**Work instruction**
In the entries below, find the line with "Table 1. Gini" and the line with "Figure 2: Skin", then retype both and everything between them exactly. Do not copy the pictures.

Supplied records Start Marker

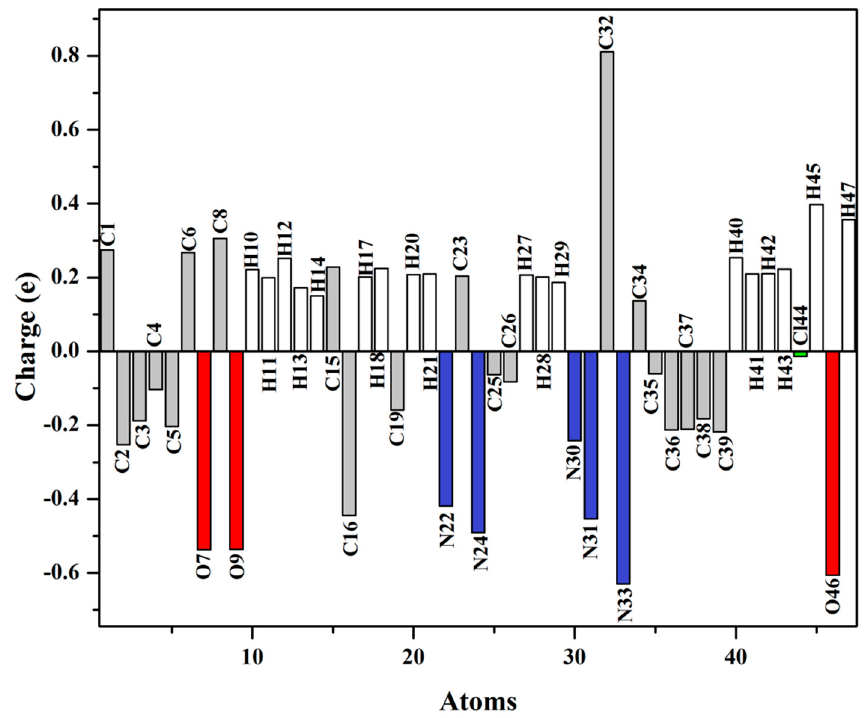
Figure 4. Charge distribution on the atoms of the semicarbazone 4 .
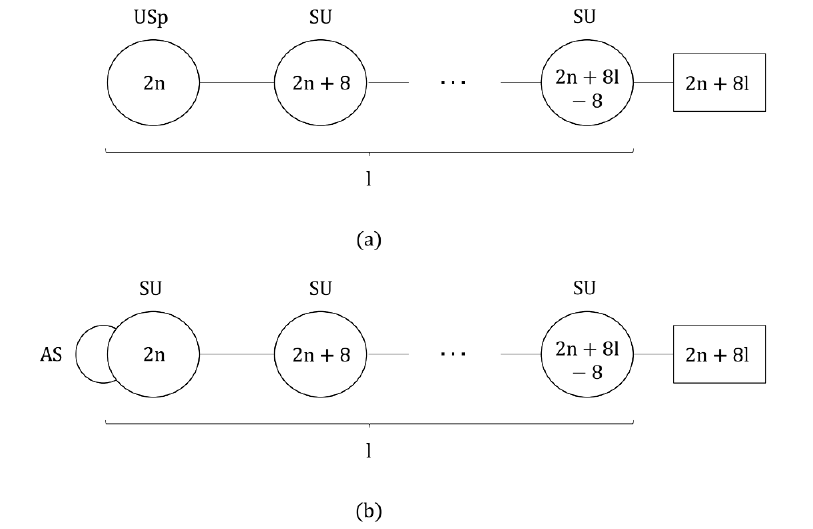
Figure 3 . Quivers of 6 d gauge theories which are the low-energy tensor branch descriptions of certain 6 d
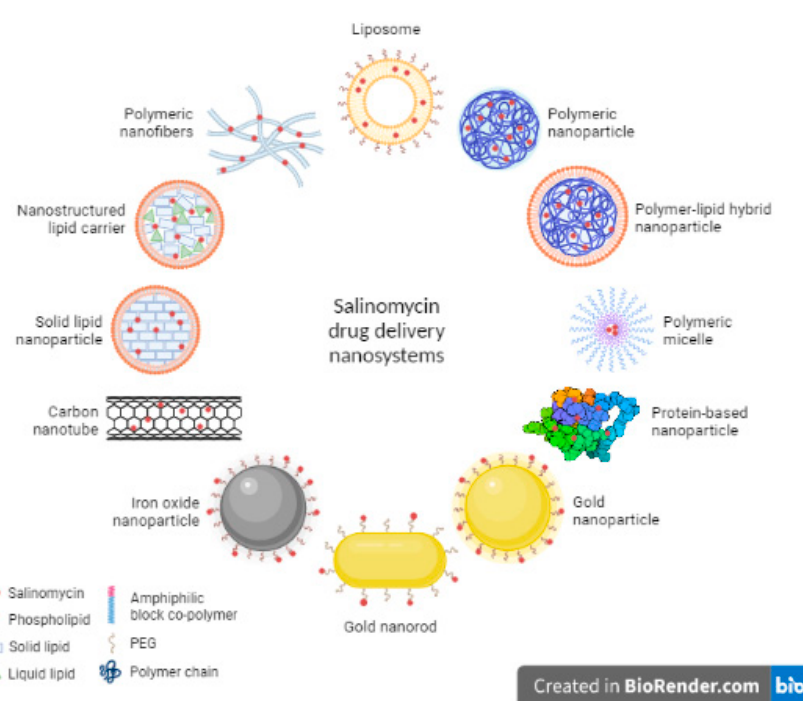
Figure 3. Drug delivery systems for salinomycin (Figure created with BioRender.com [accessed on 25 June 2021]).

Supplied records End Marker
Supplied records Start Marker

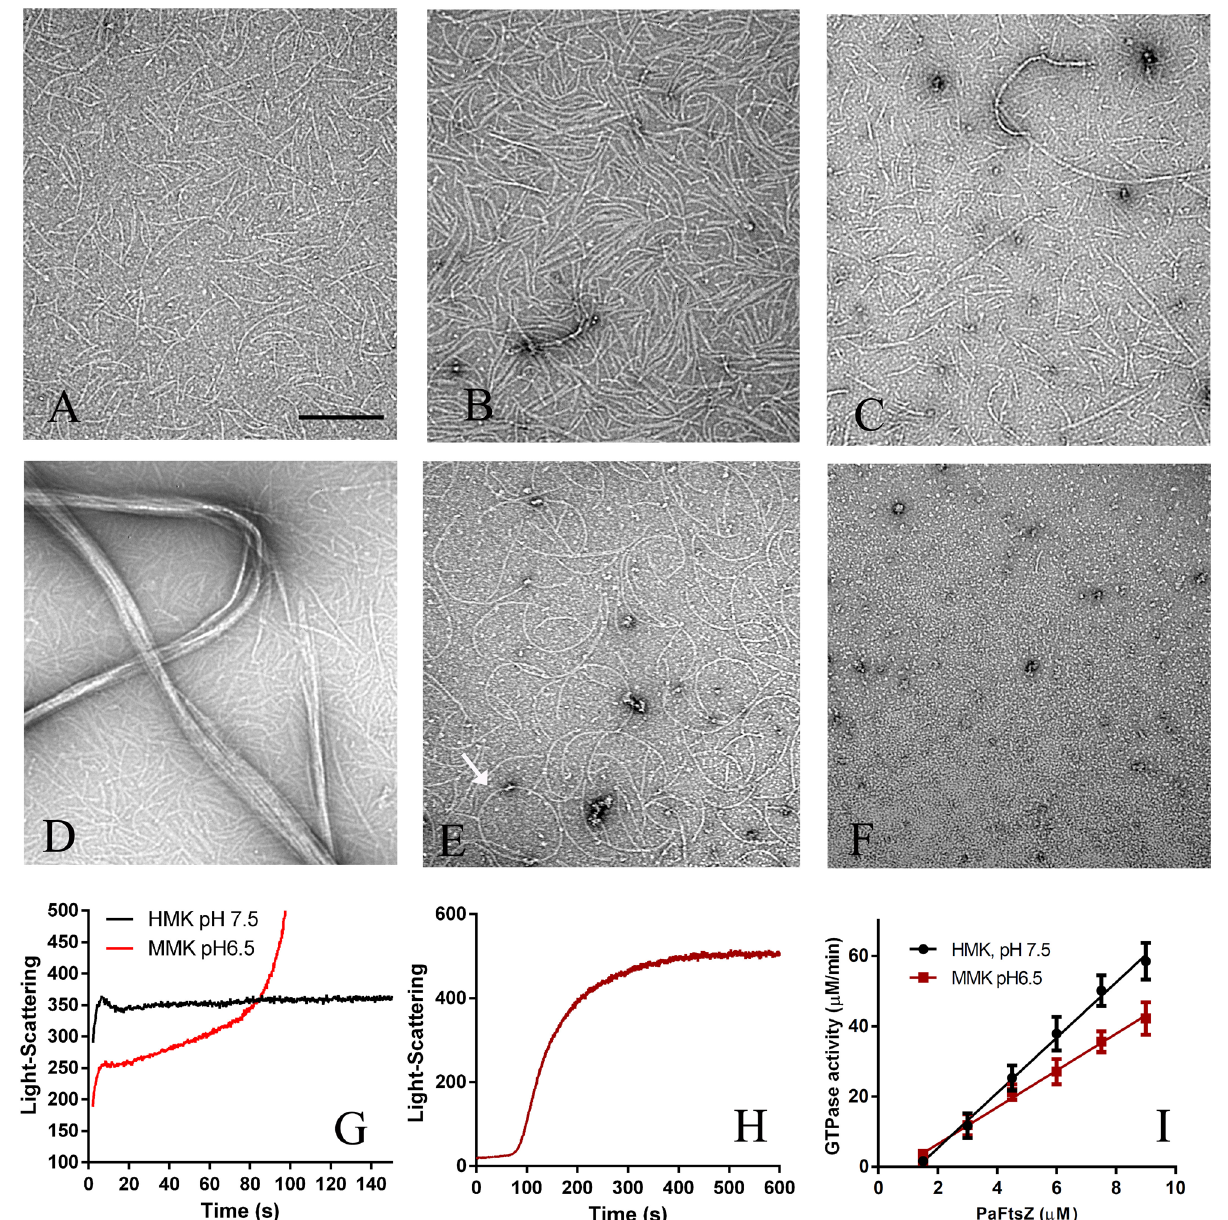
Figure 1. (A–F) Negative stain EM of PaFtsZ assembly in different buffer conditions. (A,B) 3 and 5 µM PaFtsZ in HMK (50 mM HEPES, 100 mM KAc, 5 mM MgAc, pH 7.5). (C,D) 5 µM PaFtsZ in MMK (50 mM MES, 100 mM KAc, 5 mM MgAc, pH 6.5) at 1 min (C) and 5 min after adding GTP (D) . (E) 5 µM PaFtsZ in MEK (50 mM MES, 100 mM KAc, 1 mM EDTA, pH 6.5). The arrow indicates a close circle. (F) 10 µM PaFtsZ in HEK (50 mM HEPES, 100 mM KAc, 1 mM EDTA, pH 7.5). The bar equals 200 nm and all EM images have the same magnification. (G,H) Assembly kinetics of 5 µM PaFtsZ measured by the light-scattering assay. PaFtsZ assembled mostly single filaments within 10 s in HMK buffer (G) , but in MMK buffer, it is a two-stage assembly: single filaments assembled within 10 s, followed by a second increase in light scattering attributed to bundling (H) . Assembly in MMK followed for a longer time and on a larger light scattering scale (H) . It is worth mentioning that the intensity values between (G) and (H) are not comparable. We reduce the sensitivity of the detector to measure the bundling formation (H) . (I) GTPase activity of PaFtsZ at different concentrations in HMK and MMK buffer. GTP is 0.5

Supplied records End Marker
Supplied records Start Marker

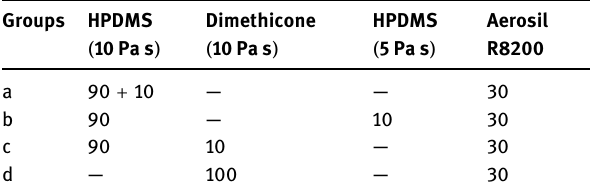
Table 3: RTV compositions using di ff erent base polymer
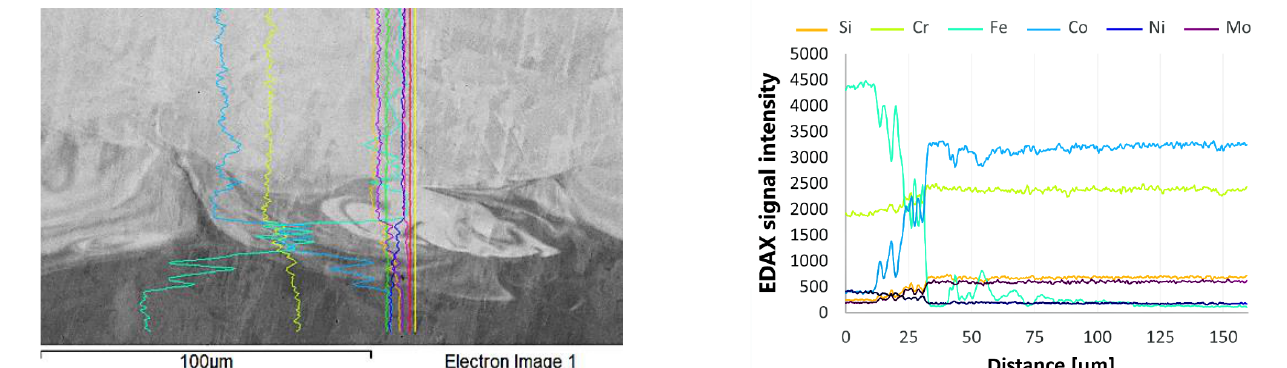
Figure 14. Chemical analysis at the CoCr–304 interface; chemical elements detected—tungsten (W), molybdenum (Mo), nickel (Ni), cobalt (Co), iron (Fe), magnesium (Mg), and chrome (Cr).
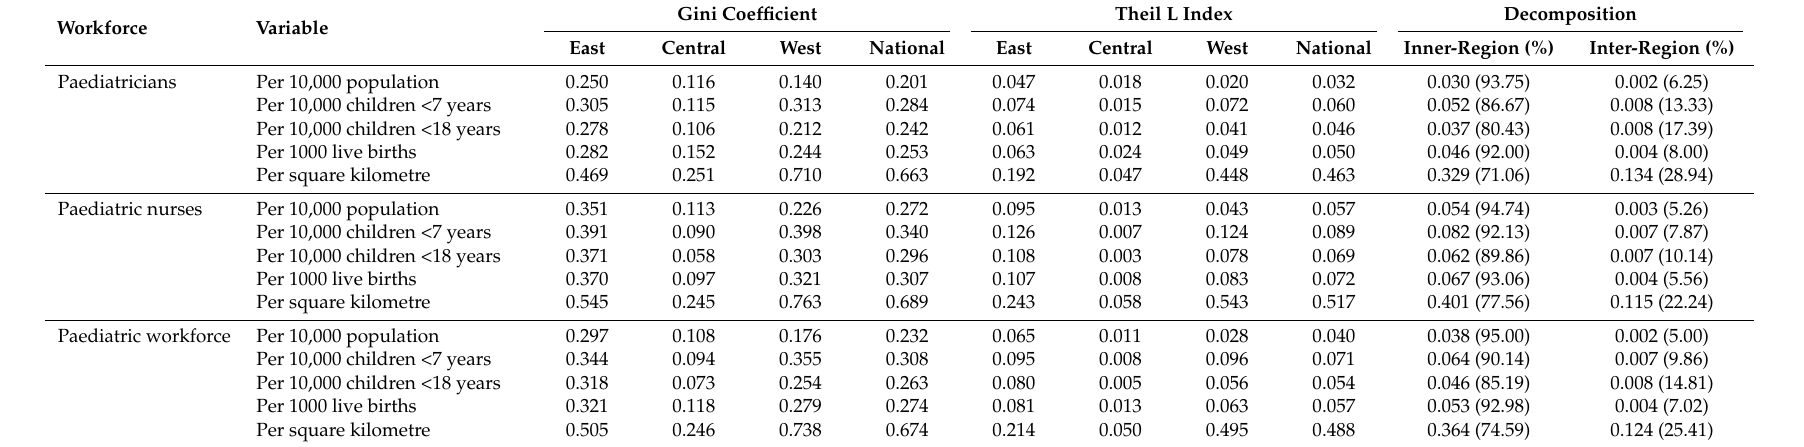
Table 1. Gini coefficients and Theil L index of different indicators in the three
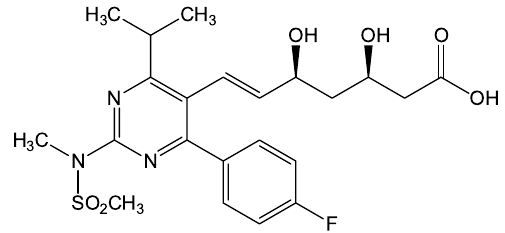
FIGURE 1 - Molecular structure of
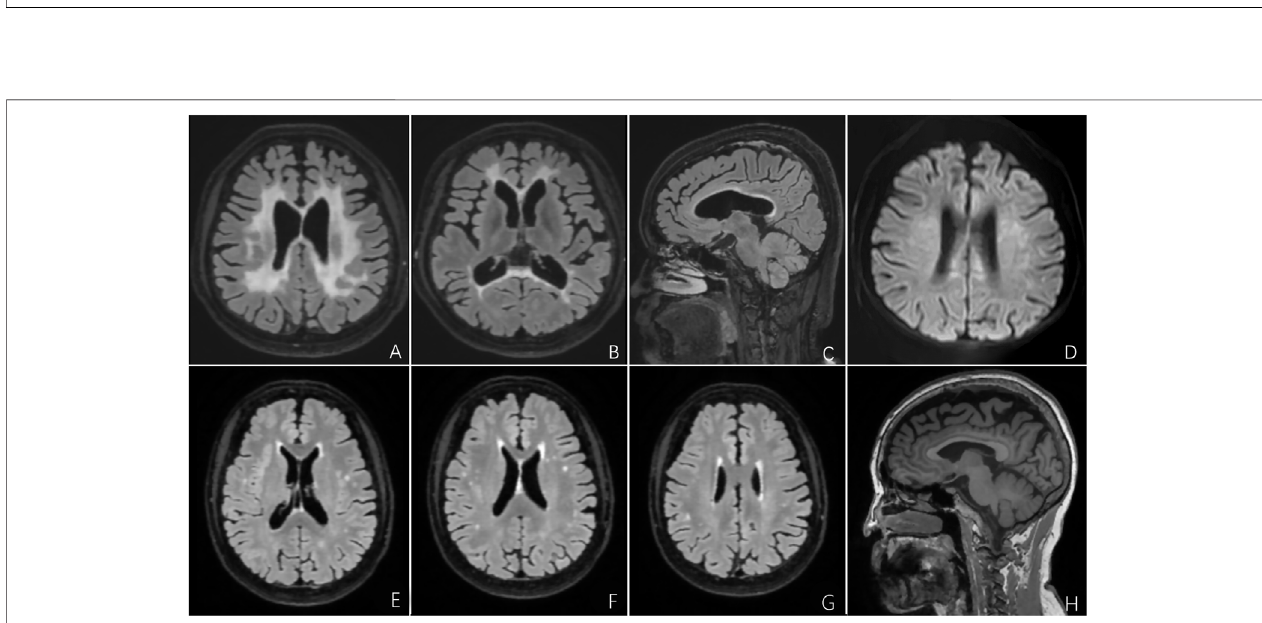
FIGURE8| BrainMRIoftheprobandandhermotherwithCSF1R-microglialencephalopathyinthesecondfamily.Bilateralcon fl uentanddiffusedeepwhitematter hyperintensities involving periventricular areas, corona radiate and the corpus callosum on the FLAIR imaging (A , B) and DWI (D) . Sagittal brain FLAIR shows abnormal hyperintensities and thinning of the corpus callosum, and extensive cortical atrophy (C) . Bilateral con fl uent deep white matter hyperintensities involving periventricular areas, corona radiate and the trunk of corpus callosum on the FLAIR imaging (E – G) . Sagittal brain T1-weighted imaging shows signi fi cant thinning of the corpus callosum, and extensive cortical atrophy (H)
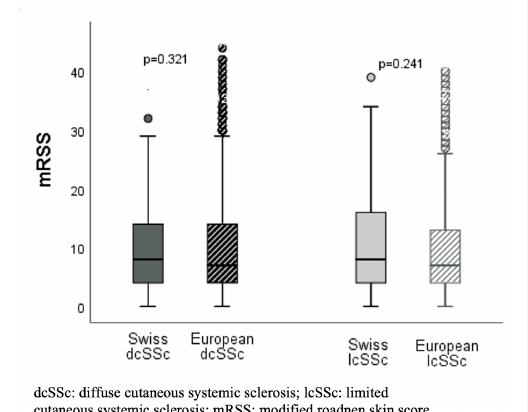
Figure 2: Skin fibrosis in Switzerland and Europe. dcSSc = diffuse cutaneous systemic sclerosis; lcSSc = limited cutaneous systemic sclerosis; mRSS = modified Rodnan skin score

Supplied records End Marker

**Answer section**
Table 1. Gini coefficients and Theil L index of different indicators in the three
FIGURE 1 - Molecular structure of
FIGURE8| BrainMRIoftheprobandandhermotherwithCSF1R-microglialencephalopathyinthesecondfamily.Bilateralcon fl uentanddiffusedeepwhitematter hyperintensities involving periventricular areas, corona radiate and the corpus callosum on the FLAIR imaging (A , B) and DWI (D) . Sagittal brain FLAIR shows abnormal hyperintensities and thinning of the corpus callosum, and extensive cortical atrophy (C) . Bilateral con fl uent deep white matter hyperintensities involving periventricular areas, corona radiate and the trunk of corpus callosum on the FLAIR imaging (E – G) . Sagittal brain T1-weighted imaging shows signi fi cant thinning of the corpus callosum, and extensive cortical atrophy (H)
Figure 2: Skin fibrosis in Switzerland and Europe. dcSSc = diffuse cutaneous systemic sclerosis; lcSSc = limited cutaneous systemic sclerosis; mRSS = modified Rodnan skin score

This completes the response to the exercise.